Türkistan Birliği’nin tarihi gerekçeleri Prof. Dr. Zeki Velidi Togan tarafından, “Türk-Türkistan” başlığı adı altında kaleme alınan risalede detaylı bir şekilde anlatılmaktadır.

Togan’a göre, Türkistan’ın yerli Türklerinde sağlam bir vatan ve devlet fikri yerleşmiş olup, Türkistan’ı tarihte gelip geçen derebeylik esaslarına dayanarak Kazak, Hokant, Buhara, Hiyve, Türkmen gibi hanlıklara veyahut şimdiki adlandırmayla cumhuriyetlere taksim etmenin ve bu durumu sürdürmenin ancak yabancı bir devlet eliyle sağlanabileceği konusunda genel bir görüş birliği mevcuttu. Bu bakımdan Bolşevik ihtilali sonrası dönemde Ruslar tarafından baskı yapılmadığı takdirde Türkistan’ın sınırı ve sınır taksimatı nasıl olmak icap ettiğine dair o dönemdeki Türkistan yerlilerinin fikrini öğrenmek önemlidir. Daha 1918’de bu meseleye ait önemli bir proje vardı (Togan, 1960, 32). Buna göre “Step vilayetleri” de Türkistan’a dahil olacak ve bütün Batı Türkistan bir “müttehide” (Federasyon) olup üç “Okrug”

bölgeye taksim edilerek yönetilecekti.

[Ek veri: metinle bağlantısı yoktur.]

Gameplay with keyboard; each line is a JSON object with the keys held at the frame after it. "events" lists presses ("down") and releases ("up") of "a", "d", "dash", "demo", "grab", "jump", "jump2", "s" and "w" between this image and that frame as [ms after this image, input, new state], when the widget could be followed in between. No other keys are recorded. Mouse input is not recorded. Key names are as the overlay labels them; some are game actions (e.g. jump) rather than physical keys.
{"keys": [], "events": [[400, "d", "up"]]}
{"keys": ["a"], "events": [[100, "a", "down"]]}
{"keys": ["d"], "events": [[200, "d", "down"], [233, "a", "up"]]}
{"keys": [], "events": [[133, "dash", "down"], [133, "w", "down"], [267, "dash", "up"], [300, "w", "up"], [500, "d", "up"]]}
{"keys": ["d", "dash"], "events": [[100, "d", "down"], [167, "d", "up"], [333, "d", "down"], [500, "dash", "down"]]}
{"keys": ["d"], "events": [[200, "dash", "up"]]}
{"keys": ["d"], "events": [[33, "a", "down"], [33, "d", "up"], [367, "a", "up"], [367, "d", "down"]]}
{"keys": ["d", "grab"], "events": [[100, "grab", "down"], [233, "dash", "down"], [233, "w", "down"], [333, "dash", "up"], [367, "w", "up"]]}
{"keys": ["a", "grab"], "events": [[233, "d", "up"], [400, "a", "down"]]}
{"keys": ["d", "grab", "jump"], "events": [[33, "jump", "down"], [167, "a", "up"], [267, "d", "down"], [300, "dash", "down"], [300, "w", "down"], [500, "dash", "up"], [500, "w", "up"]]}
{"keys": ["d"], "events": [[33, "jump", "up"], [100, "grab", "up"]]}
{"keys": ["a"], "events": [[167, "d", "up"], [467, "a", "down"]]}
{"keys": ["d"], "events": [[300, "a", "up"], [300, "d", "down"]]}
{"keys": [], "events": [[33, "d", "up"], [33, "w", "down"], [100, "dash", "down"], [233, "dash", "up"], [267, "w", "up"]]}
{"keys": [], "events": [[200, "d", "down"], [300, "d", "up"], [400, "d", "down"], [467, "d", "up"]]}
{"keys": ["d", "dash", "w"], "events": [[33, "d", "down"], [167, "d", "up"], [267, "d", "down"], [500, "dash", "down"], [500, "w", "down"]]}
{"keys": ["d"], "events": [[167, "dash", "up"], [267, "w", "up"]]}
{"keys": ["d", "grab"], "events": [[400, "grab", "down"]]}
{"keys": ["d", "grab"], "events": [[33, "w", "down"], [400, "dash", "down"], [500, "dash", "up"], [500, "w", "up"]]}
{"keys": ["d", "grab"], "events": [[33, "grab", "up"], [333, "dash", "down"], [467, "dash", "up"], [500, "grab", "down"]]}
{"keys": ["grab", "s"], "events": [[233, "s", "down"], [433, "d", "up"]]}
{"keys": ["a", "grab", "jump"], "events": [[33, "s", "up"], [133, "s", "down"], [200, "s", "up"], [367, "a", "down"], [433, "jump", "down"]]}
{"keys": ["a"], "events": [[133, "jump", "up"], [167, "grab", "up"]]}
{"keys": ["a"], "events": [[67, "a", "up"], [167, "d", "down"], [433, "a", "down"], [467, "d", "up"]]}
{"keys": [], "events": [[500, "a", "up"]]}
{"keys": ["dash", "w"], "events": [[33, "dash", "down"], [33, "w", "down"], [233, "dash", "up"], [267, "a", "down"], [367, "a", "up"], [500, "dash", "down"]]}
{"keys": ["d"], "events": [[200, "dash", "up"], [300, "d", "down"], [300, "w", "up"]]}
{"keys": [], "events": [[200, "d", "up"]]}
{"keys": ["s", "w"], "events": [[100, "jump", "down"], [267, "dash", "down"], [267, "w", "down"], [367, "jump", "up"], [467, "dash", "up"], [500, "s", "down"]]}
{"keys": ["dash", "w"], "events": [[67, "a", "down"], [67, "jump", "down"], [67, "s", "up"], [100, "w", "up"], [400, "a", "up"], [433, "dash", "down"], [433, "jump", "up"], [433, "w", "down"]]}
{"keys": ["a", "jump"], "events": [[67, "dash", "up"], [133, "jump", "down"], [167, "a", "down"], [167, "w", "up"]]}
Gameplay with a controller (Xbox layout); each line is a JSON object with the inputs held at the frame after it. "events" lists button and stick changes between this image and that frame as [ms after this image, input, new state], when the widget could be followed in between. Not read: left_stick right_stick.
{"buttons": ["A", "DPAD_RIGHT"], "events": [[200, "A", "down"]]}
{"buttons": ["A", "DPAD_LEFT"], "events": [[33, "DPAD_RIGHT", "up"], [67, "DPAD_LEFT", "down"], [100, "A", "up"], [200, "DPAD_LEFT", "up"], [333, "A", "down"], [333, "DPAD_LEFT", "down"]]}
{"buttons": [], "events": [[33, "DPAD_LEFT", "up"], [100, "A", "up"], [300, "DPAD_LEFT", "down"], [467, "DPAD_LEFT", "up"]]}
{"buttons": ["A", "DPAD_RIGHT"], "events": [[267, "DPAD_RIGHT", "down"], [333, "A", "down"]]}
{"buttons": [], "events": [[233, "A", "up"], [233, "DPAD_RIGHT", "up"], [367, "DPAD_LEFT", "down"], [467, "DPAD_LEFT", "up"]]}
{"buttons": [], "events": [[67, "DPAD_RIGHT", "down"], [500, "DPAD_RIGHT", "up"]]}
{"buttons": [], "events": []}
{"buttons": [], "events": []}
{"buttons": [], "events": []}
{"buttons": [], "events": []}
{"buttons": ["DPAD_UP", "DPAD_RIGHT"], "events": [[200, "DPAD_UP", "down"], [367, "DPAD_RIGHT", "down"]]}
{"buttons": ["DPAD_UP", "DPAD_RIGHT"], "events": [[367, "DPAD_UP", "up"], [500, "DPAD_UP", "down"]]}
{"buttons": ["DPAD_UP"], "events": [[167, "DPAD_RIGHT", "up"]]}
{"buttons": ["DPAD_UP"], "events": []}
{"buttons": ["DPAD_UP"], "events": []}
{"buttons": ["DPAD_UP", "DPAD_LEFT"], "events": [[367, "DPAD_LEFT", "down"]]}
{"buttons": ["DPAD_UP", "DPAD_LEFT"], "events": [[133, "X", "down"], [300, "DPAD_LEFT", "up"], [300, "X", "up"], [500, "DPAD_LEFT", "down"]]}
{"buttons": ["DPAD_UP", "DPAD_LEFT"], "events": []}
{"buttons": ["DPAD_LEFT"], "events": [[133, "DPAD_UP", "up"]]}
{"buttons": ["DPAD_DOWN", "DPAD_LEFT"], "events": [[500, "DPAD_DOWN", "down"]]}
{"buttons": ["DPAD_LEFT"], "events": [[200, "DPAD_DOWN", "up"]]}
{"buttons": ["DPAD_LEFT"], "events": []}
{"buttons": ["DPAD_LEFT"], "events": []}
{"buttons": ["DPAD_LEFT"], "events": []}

Biri “Taşkent Okrug’u” ki merkezi Taşkent olup Sırderya, Fergana, Semerkant, Buhara, Zakaspi (Hazar ötesi), Hiyve vilayetlerinden ve Amuderya şubesinden müteşekkil olacaktı; diğeri “Doğu Kazak Okruğu” ki merkezi Semey şehri veya Almatı olup Semey vilayeti, güney Altay’dan Kazaklarla meskun olan

“Buktarma” bölgesi, bütün Yedisu vilayeti, Akmola, Kökçetav kısmen Ombı (Omsk) bölgelerini havi olacak; üçüncüsü ise “Batı Kazak Okrugu” ki merkezi Orunbor (Orenburg) şehri, yahut “Kazalı” olup buna da Oral vilayeti, Bökey Ordası, Torgay vilayeti, Mangıstav (Manğışlak) bölgesi, Akmola vilayetinden de Atbasar, Kızılcar bölgeleri dahil olacaktı. Ayrıca o zamanki Başkurdistan hükümeti de, Başkurdistan’ın küçük bir kısmını “Başkurt Vilayeti” adı altında Türkistan’ın bu “Batı Kazak Okrugu”ne dahil etmek istiyordu. Bu konuda Samara şehrinde, 1918 Eylül’ünde bir protokol da imzalanmıştı (Togan, 1960, 32-33).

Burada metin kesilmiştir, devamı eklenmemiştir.